Early on, Roericht was concerned with how the results of his teaching and practice could be meaningfully housed and further used. It was to become a kind of “living archive”, accessible to future (design) generations.

At the end of the 1990s, various possibilities were being considered to collectively house the material. Roericht considered, among other things, “burning (everything)” or leaving the collection to a design museum. He decides on the latter option. Since 2010, the extensive library has been part of the HfG archive in Ulm, and since 2014, Roericht’s archive has also been located in Ulm.

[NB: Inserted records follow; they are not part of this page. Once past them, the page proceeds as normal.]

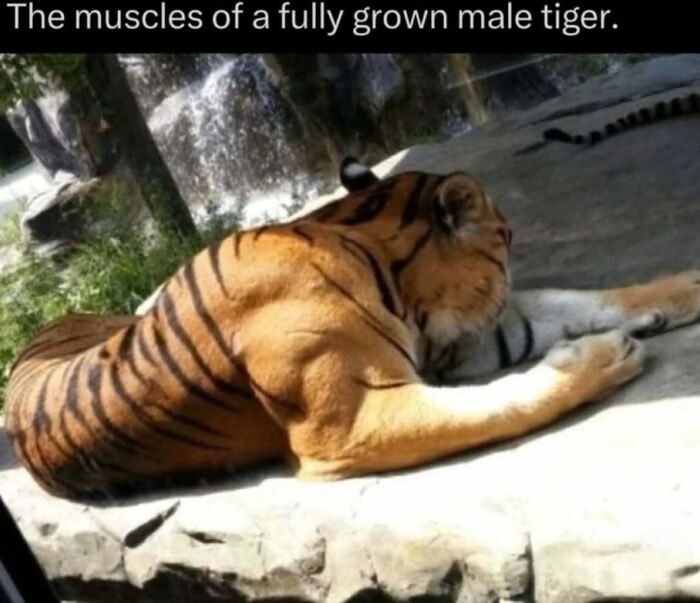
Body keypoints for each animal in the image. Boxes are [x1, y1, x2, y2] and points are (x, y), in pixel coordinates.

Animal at [5, 157, 700, 500]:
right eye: (505, 239)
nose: (506, 258)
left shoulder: (465, 341)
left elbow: (571, 298)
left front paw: (679, 291)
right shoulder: (353, 419)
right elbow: (505, 401)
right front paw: (602, 356)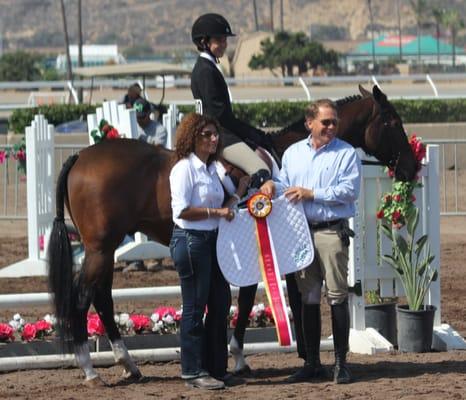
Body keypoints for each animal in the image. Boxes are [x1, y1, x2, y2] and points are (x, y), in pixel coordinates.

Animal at [48, 85, 418, 384]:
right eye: (392, 122)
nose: (411, 168)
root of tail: (80, 155)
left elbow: (261, 299)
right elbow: (249, 302)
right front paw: (241, 356)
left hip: (105, 248)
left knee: (102, 298)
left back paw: (129, 365)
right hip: (100, 248)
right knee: (85, 298)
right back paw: (91, 370)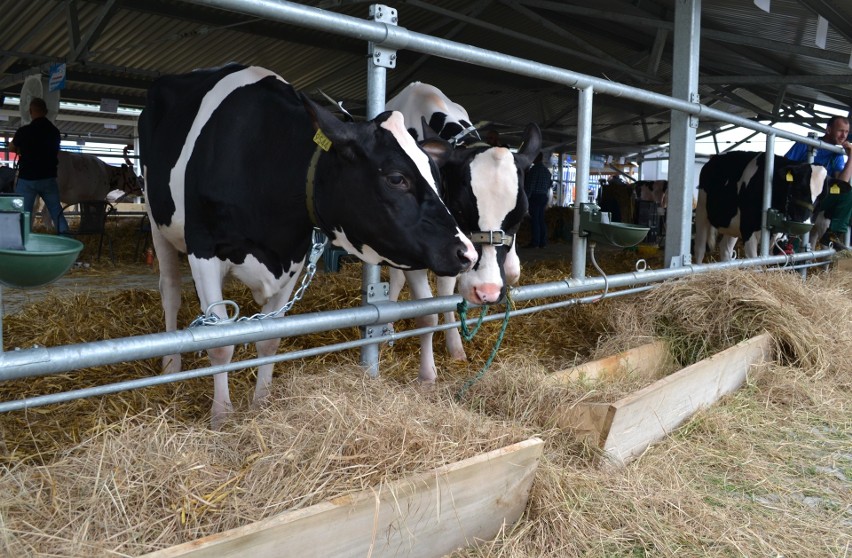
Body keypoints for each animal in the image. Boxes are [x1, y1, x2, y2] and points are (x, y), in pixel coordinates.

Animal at [143, 66, 482, 434]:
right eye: (396, 178)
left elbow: (270, 338)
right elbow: (219, 343)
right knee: (170, 291)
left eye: (437, 178)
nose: (467, 253)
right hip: (156, 219)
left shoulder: (294, 256)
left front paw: (261, 403)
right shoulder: (203, 247)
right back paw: (171, 363)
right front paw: (221, 417)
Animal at [384, 80, 540, 384]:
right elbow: (426, 315)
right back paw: (387, 333)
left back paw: (455, 345)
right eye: (458, 208)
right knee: (396, 281)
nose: (488, 292)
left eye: (521, 217)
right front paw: (427, 374)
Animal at [692, 151, 824, 264]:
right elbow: (755, 261)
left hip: (733, 223)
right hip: (702, 210)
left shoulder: (774, 235)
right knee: (699, 248)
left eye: (821, 198)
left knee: (725, 248)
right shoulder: (748, 228)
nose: (805, 224)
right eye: (799, 188)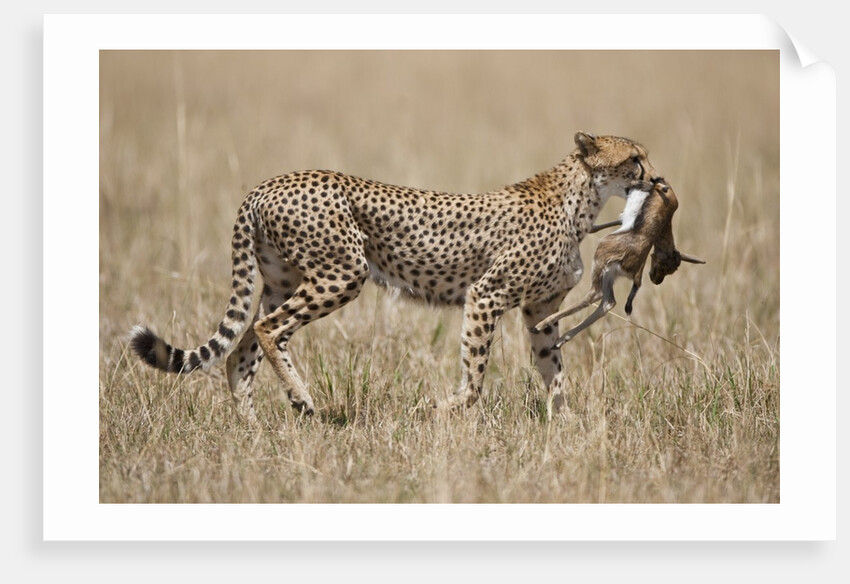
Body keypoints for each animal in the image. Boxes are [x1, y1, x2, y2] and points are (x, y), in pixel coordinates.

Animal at [130, 132, 662, 422]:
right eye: (634, 158)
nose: (658, 181)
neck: (582, 199)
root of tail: (268, 184)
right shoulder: (486, 295)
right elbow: (475, 379)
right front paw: (439, 412)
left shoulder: (540, 309)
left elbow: (555, 373)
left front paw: (567, 426)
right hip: (344, 271)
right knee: (265, 329)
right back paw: (302, 399)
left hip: (282, 280)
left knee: (240, 350)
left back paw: (253, 429)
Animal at [533, 178, 704, 349]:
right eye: (669, 267)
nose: (656, 279)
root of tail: (635, 271)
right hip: (610, 274)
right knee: (608, 303)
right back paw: (559, 340)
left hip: (600, 262)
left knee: (594, 295)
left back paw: (540, 326)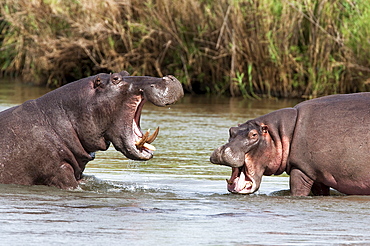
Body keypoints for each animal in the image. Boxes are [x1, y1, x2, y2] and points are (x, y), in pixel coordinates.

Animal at [211, 92, 370, 196]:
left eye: (254, 135)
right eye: (231, 130)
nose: (223, 150)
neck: (280, 133)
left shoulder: (301, 169)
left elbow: (297, 191)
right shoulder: (317, 174)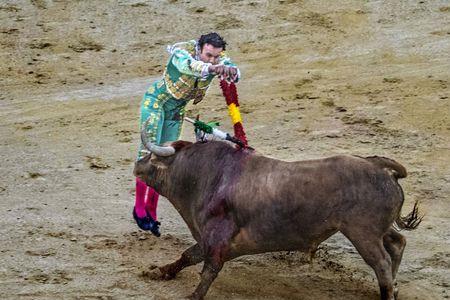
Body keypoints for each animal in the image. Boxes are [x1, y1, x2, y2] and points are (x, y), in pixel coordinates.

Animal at [134, 134, 422, 300]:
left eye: (152, 156)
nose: (136, 164)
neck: (202, 175)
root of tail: (378, 166)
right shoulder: (208, 240)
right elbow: (188, 256)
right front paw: (159, 272)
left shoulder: (216, 238)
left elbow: (207, 270)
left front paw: (193, 296)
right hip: (376, 230)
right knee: (397, 243)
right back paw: (395, 285)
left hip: (362, 233)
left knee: (382, 261)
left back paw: (388, 291)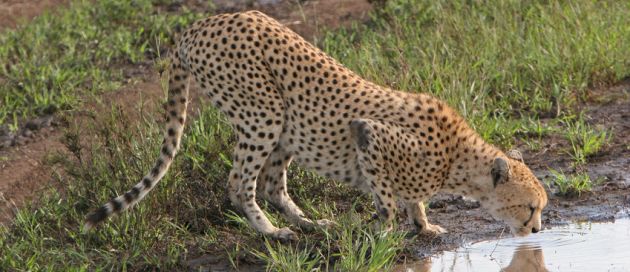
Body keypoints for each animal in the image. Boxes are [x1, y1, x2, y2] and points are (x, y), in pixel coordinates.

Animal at [84, 10, 548, 240]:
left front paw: (424, 225)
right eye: (530, 207)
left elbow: (413, 200)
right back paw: (273, 233)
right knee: (239, 184)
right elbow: (388, 199)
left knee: (272, 185)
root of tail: (200, 24)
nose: (537, 229)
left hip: (285, 128)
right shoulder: (370, 137)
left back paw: (310, 224)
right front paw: (383, 231)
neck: (458, 159)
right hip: (264, 112)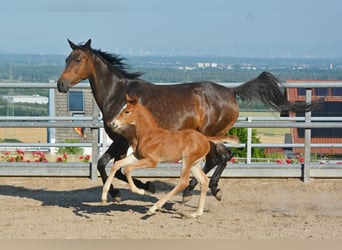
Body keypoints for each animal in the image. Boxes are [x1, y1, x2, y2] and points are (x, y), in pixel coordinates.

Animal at [56, 39, 320, 203]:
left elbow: (108, 165)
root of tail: (231, 92)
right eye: (66, 58)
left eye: (78, 59)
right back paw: (202, 189)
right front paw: (130, 190)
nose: (60, 84)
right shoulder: (121, 143)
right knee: (220, 157)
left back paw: (197, 190)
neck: (119, 94)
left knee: (219, 157)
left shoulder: (122, 141)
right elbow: (108, 166)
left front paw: (138, 188)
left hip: (210, 133)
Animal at [101, 94, 239, 218]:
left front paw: (140, 190)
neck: (148, 135)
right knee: (203, 180)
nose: (113, 123)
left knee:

A real highlight is the extensive collection of everyday objects. In over 150 boxes, you can discover everyday objects, natural materials and curiosities. Anyone looking for inspiration is recommended to visit the website www.roericht.net. Here, the entire Roerichts archive is reflected in the spirit of open source. In other words, a “living archive”.

Today Hans (Nick) Roericht celebrates his 90th birthday. If you were to ask him what would be a suitable gift for this great birthday, you would probably not get a clear answer. But if you take a look at the countless boxes in his archive, it quickly becomes clear: every object is of interest and value to the designers Roericht thought of. With this in mind, we congratulate you.


[1] dr-Porträt, Design-Report 3/79, 1979.

[2] https://roericht.net/anfang/kronprinz, accessed 25.10.2022.


About the author

Viktoria Lea Heinrich is a design scholar and research assistant in the Theory and Practice of Design in the Product Design Department at the Kunsthochschule Kassel. Among other things, she has worked as a curatorial assistant in the design collection of the MAK Vienna and as a volunteer in the HfG archive in Ulm. She is co-curator of the exhibitions “HfG Ulm: Exhibition Fever” and “The Ulm Stool. Idea – Idol – Icon”.

Viktoria Lea Heinrich is doing her doctorate on Hans (Nick) Roericht and design teaching at the former Berlin University of the Arts between 1973 and 2002.